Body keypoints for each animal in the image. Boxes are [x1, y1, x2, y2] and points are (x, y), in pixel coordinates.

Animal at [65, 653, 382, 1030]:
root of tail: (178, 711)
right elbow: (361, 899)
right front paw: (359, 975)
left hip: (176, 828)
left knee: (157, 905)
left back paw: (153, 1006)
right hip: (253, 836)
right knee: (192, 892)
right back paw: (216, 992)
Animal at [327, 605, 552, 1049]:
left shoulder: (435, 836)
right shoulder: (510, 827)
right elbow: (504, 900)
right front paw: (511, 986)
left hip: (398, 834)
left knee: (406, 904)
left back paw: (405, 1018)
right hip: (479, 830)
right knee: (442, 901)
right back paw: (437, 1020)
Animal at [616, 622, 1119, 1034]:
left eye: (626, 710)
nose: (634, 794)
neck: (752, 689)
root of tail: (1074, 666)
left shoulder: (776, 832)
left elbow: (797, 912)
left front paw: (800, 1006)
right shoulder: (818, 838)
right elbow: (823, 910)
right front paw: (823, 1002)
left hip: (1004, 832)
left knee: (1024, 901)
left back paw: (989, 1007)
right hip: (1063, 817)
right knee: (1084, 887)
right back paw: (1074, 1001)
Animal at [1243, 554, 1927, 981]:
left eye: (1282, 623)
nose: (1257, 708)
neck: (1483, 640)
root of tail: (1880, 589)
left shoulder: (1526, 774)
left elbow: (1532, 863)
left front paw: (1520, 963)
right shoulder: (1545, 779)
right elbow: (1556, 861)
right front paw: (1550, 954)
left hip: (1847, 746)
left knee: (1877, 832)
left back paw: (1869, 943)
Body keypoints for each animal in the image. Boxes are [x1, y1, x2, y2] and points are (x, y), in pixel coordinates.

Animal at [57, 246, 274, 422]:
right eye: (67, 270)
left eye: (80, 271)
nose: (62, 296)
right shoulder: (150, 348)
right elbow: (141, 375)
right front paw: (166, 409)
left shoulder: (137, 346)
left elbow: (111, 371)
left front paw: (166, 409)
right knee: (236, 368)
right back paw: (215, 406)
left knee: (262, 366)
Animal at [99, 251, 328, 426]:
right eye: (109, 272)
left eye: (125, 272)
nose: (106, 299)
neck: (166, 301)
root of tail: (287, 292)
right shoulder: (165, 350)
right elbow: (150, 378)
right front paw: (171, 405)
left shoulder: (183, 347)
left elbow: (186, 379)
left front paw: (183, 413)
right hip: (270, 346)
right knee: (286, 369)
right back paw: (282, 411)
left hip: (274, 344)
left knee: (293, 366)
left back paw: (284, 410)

AIM OF THE TASK
What is needed is an exact copy of the lines from the start of the listing through the line where "left back paw: (405, 1018)" sits, please, both end lines included and nothing more.

EXPECTED ANSWER
Body keypoints for each animal in the image. Boxes are [x1, y1, x2, y2] and points are (x, y), in pixel coordinates.

Animal at [65, 653, 382, 1030]:
root of tail: (178, 711)
right elbow: (361, 899)
right front paw: (359, 975)
left hip: (176, 828)
left knee: (157, 905)
left back paw: (153, 1006)
right hip: (253, 836)
right knee: (192, 892)
right back paw: (216, 992)
Animal at [327, 605, 552, 1049]:
left shoulder: (435, 836)
right shoulder: (510, 827)
right elbow: (504, 900)
right front paw: (511, 986)
left hip: (398, 834)
left knee: (406, 904)
left back paw: (405, 1018)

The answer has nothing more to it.